— Exercise directions —
Below are the records; work out how many lines among them contain "basket", and write nothing besides that number.

......

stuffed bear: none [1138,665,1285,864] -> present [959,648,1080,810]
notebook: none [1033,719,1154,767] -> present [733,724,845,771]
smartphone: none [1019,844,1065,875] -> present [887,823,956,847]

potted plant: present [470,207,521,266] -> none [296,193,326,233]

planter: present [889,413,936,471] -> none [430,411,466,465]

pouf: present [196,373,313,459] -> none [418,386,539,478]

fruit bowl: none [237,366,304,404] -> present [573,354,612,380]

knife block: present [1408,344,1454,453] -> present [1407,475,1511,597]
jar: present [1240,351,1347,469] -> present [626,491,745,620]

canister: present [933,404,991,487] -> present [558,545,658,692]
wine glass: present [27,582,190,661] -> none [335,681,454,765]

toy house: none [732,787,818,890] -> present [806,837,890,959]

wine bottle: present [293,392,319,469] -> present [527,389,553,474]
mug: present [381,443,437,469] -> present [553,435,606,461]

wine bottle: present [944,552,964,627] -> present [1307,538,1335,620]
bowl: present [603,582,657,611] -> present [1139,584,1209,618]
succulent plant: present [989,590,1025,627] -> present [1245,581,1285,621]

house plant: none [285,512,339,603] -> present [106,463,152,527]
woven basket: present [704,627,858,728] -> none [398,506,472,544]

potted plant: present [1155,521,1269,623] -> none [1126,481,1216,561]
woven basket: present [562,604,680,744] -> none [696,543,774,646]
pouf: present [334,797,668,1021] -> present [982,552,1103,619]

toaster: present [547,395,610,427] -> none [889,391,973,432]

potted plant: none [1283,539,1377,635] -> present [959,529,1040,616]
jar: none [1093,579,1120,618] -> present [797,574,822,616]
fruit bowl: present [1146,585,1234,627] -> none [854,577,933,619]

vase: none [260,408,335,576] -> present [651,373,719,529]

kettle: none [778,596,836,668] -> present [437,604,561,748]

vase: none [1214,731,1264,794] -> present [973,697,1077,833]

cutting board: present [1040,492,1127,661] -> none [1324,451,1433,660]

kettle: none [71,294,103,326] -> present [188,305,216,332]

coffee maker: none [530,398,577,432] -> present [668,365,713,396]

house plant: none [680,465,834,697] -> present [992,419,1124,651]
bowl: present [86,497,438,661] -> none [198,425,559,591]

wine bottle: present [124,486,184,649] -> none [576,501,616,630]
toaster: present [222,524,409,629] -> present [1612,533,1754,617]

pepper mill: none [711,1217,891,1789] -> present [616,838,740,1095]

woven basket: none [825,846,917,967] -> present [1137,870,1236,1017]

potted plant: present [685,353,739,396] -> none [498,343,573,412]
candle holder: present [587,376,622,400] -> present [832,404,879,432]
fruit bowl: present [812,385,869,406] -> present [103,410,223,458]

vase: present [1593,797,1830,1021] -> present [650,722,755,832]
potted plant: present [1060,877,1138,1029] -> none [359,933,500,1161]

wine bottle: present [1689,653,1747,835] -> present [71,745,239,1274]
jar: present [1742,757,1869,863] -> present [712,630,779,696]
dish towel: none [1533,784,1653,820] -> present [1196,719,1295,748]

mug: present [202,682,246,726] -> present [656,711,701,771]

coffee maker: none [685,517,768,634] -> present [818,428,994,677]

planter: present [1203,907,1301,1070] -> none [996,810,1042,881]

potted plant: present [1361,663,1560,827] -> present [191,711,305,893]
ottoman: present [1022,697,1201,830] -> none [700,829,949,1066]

......

— Response area —
3